[THE DATA — start]
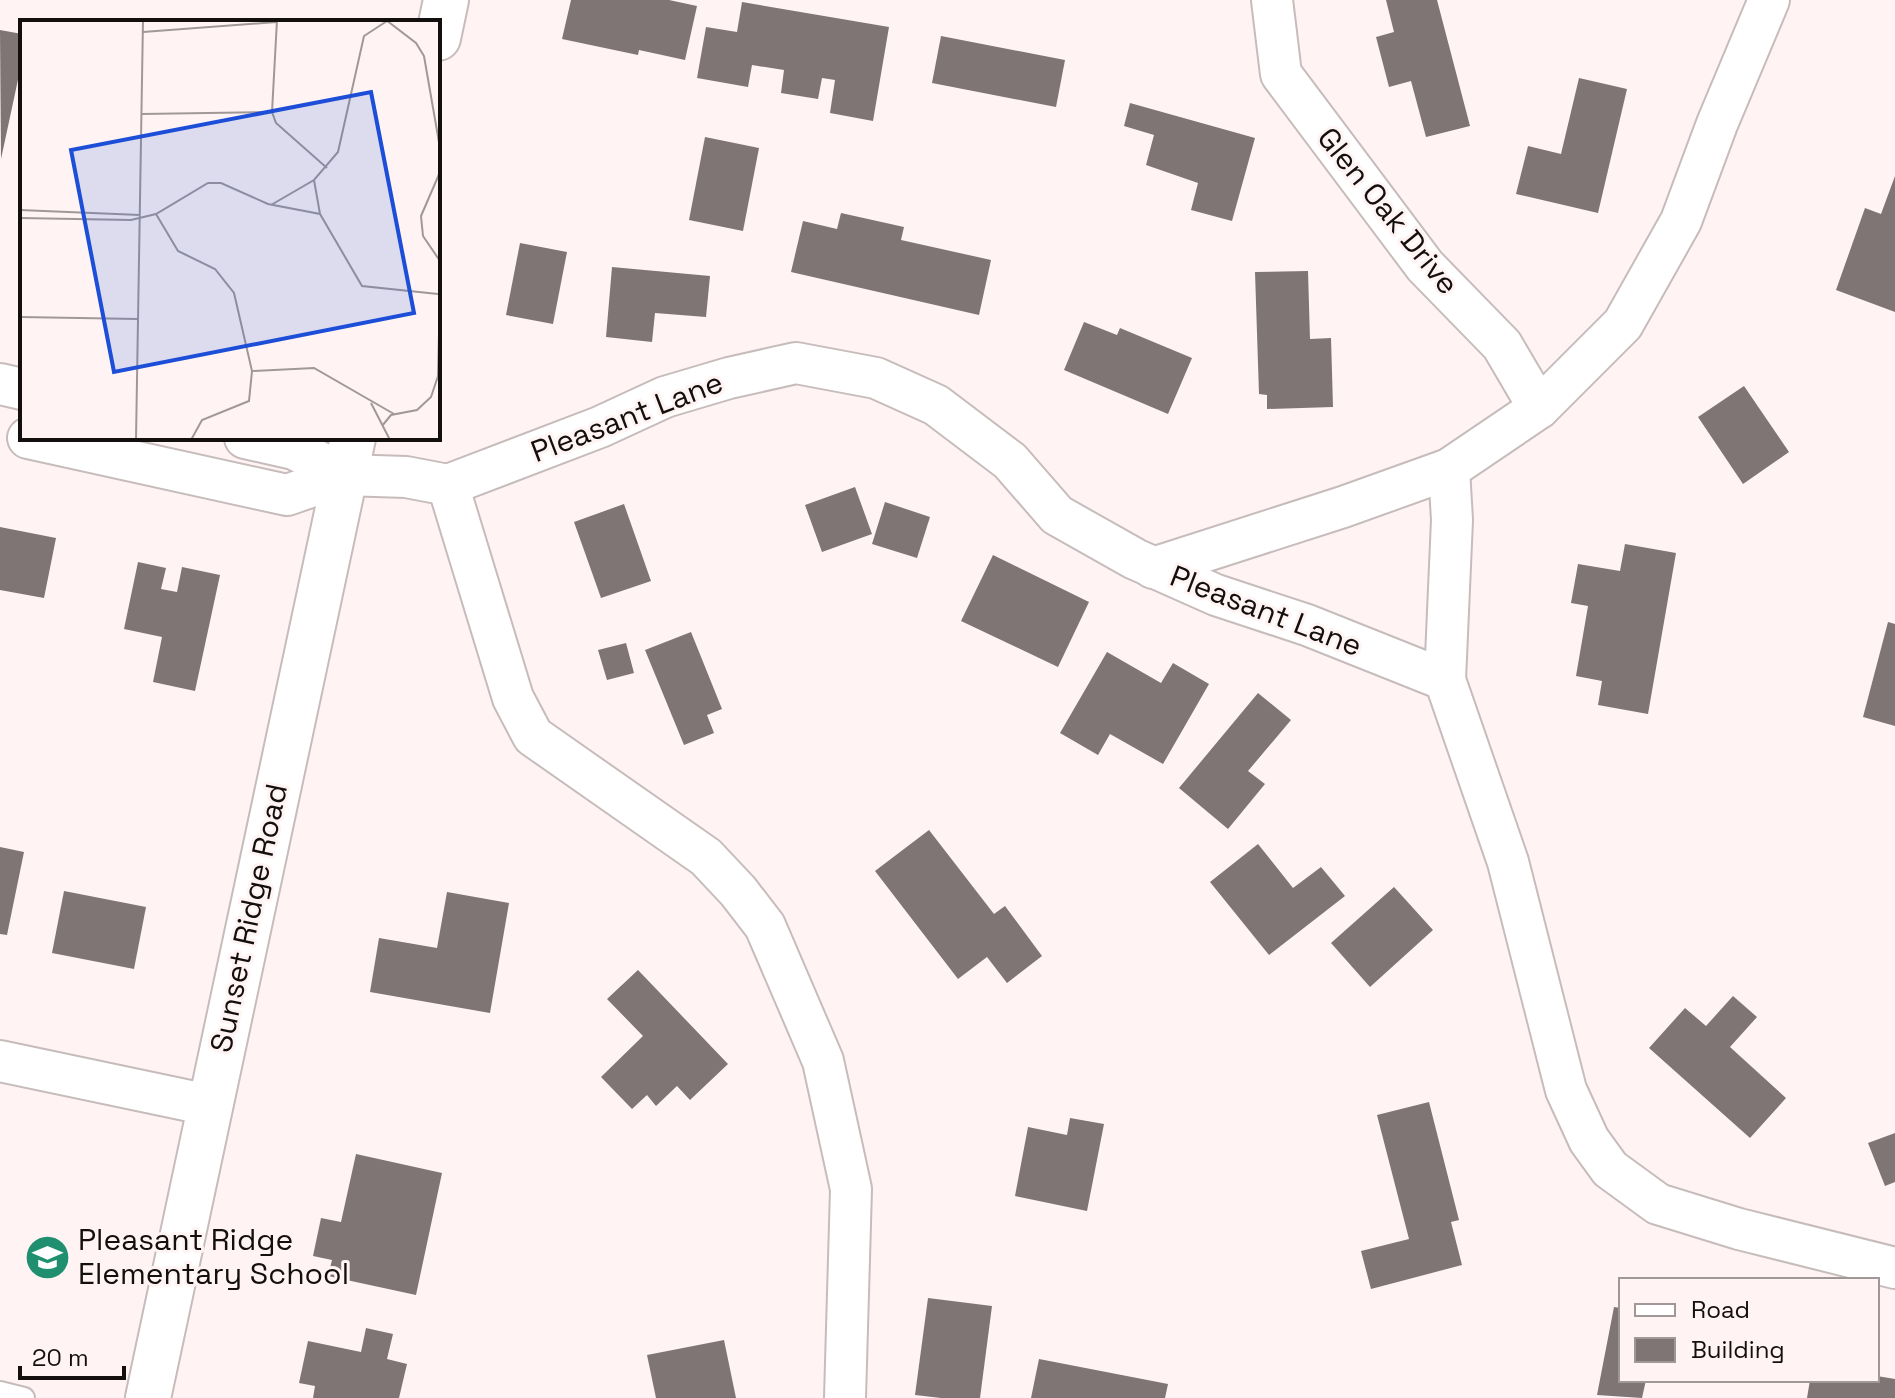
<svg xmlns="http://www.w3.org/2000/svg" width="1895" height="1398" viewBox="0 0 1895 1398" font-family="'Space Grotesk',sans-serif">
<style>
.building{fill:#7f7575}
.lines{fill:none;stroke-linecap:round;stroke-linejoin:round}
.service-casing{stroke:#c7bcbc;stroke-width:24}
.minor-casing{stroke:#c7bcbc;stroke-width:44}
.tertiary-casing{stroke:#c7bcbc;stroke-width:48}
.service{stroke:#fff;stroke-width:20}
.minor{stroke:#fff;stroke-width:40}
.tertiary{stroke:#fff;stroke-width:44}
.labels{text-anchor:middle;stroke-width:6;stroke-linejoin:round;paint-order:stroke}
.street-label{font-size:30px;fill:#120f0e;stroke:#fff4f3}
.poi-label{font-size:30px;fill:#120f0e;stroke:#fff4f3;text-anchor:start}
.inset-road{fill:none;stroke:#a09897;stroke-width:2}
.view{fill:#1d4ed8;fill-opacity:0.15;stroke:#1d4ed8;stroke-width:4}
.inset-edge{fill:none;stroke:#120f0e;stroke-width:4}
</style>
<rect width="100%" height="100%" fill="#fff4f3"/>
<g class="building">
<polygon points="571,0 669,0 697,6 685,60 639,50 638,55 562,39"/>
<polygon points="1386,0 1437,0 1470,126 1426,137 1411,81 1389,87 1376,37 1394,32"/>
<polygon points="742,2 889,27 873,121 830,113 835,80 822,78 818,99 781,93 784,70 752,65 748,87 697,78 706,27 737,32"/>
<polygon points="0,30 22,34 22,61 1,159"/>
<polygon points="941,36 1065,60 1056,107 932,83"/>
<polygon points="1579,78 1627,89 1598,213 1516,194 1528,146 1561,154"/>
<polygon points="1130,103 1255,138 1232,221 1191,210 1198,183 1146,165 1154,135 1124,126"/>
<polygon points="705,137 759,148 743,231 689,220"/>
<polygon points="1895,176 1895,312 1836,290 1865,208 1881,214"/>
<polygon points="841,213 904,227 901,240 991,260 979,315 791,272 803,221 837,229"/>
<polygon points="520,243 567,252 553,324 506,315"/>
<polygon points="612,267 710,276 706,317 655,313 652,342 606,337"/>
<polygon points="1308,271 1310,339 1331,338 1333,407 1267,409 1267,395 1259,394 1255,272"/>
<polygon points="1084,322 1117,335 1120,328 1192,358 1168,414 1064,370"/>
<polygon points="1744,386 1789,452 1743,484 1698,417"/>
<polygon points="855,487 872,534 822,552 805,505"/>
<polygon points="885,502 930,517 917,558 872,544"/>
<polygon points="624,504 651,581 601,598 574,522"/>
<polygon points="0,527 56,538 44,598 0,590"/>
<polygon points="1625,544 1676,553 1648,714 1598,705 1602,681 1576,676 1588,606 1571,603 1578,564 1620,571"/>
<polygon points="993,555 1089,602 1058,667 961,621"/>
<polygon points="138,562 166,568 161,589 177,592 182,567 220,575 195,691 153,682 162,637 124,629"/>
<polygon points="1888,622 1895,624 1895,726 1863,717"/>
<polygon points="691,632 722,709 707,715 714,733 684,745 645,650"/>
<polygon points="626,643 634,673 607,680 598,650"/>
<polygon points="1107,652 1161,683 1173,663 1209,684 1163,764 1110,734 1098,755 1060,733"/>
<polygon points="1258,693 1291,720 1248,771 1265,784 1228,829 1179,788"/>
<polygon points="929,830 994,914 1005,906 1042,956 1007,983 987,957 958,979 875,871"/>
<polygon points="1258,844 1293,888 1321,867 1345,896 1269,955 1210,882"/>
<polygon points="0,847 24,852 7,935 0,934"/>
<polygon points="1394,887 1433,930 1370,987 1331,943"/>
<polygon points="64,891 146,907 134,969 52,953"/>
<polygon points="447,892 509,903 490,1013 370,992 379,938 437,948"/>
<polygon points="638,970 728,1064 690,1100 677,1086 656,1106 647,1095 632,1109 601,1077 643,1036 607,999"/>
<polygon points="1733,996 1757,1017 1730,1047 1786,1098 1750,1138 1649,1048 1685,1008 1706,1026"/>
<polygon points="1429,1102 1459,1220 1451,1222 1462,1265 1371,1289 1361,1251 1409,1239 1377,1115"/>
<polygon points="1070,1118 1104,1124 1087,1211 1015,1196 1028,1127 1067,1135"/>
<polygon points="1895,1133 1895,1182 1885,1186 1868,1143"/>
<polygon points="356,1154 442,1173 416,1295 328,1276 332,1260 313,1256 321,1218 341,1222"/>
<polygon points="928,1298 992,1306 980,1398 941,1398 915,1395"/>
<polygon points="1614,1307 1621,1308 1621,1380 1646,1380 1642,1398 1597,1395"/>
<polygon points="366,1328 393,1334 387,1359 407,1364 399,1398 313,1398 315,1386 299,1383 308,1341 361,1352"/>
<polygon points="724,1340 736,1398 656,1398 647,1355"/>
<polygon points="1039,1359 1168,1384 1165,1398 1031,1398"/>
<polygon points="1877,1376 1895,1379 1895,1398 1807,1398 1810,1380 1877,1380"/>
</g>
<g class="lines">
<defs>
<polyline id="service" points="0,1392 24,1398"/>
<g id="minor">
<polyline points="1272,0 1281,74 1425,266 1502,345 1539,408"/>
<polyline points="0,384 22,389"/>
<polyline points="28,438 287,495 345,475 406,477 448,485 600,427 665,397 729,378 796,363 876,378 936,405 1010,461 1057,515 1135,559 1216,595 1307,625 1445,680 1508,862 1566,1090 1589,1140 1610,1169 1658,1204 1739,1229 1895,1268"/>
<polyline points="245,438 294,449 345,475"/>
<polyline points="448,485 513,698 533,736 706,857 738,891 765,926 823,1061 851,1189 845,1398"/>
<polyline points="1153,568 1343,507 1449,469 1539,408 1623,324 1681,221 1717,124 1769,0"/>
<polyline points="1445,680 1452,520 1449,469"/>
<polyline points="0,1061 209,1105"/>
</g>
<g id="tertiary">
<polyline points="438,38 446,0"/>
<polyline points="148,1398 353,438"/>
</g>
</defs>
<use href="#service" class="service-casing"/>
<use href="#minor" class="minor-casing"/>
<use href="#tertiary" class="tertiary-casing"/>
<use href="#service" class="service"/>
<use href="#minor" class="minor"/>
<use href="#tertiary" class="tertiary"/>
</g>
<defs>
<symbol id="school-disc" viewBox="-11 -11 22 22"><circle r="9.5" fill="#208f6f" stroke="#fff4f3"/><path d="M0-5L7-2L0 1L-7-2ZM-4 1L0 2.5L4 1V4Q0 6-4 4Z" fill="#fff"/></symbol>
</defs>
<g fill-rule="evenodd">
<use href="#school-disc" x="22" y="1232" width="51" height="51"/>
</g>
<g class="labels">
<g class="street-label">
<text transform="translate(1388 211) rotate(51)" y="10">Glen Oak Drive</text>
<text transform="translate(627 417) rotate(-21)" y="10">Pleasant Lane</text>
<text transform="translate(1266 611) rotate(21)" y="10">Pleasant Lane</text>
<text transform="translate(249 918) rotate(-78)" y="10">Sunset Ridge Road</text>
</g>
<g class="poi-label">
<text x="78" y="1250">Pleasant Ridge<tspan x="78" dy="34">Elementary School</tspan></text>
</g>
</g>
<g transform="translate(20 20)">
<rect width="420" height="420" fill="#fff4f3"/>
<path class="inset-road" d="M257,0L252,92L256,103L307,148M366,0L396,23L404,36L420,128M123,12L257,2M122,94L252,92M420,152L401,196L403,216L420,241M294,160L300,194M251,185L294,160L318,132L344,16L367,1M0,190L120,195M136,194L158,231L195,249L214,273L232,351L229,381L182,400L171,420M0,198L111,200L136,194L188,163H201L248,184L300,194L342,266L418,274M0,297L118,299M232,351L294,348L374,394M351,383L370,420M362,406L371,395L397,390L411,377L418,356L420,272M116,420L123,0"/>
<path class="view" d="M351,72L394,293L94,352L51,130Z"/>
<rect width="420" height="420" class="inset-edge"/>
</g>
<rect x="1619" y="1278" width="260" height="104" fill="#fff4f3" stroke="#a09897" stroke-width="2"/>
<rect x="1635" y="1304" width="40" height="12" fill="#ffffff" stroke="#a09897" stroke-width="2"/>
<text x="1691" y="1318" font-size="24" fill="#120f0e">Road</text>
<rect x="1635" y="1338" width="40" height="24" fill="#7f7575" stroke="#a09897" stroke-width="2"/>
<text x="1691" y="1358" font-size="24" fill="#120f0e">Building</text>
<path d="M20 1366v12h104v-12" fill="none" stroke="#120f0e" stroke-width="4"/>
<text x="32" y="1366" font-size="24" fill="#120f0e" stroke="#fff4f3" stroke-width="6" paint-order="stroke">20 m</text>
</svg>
[THE DATA — finish]
▸ **WORK REQUEST**:
Whenever the word "lines" appears in a line above, copy that line.

▸ **TASK SOLUTION**:
.lines{fill:none;stroke-linecap:round;stroke-linejoin:round}
<g class="lines">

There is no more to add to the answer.